For a period of 2 years, we analyzed costs, net gain, and other outcome variables according to the diagnosis-related group (DRG) system for cardiovascular inpatients of a German university department (n = 940). Psychiatric disorders were diagnosed by the treating physicians based on clinical criteria and results from the Patient Health Questionnaire (PHQ). With respect to the outcome variables, we compared patients with and without a psychiatric disorder, controlling for sociodemographic characteristics.
The average total costs of hospitalization (mean ± S.E.) for cardiovascular patients without psychiatric comorbidity and for patients with psychiatric comorbidity differed significantly (€5142 ± 210 vs. €7663 ± 571; d = 0.39). The increased costs for patients with psychiatric comorbidity were related to elevated returns, but the net gain for patients without psychiatric comorbidity was €277 ± 119. In contrast, the treatment of internal medicine patients with psychiatric disorders resulted in a net loss of -€624 ± 324 (overall group difference, d = -0.25).
Psychiatric comorbidity in cardiovascular inpatients leads to higher costs that are not reflected in the current reimbursement system in Germany. The inappropriate reimbursement of psychiatric comorbidity in cardiovascular inpatients may result in a serious undertreatment of these patients.

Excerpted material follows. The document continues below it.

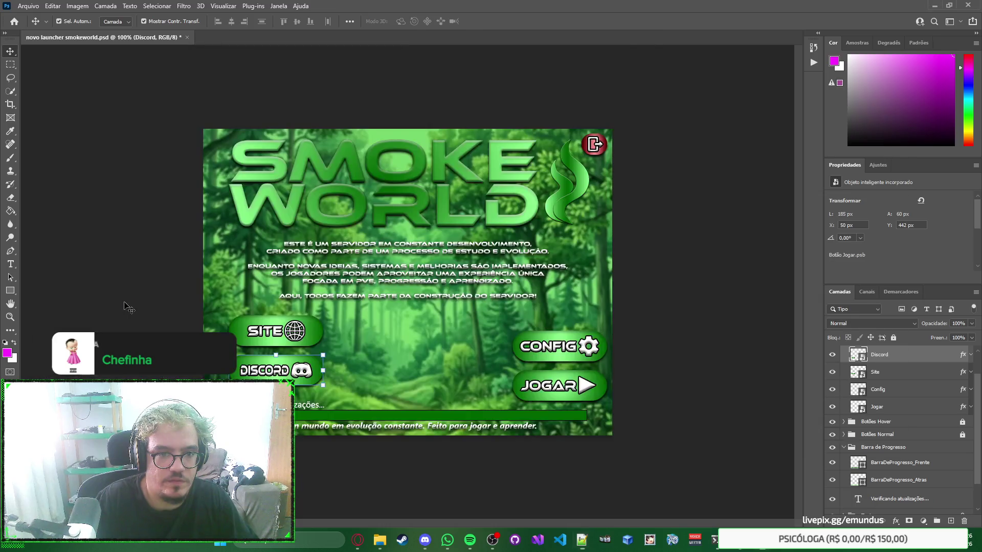
{"action": "key", "text": "alt+Tab"}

尽管心血管患者中经常存在未被发现和未得到治疗的精神共病,但目前尚不清楚针对精神共病的特殊治疗费用是否恰当地反映在报销系统中。为了研究精神共病的经济影响,我们比较了伴有和不伴有精神共病的心血管住院患者的成本、收益、净收益和住院时间。
在 2 年期间,我们根据德国一所大学附属医院心血管住院患者的诊断相关组(DRG)系统分析了成本、净收益和其他结果变量(n = 940)。精神障碍由主治医生根据临床标准和患者健康问卷(PHQ)的结果进行诊断。对于结果变量,我们比较了有和没有精神障碍的患者,同时控制了社会人口统计学特征。
无精神共病的心血管患者和有精神共病的心血管患者的住院总费用(平均值 ± S.E.)差异显著(€5142 ± 210 比 €7663 ± 571;d = 0.39)。有精神共病的患者的成本增加与收益增加有关,但无精神共病的患者的净收益为 €277 ± 119。相比之下,治疗有精神障碍的内科患者导致净损失 -€624 ± 324(总体组间差异,d = -0.25)。
心血管住院患者的精神共病会导致更高的成本,但这些成本在德国现行的报销系统中并未得到反映。对心血管住院患者的精神共病的报销不当可能导致这些患者的治疗严重不足。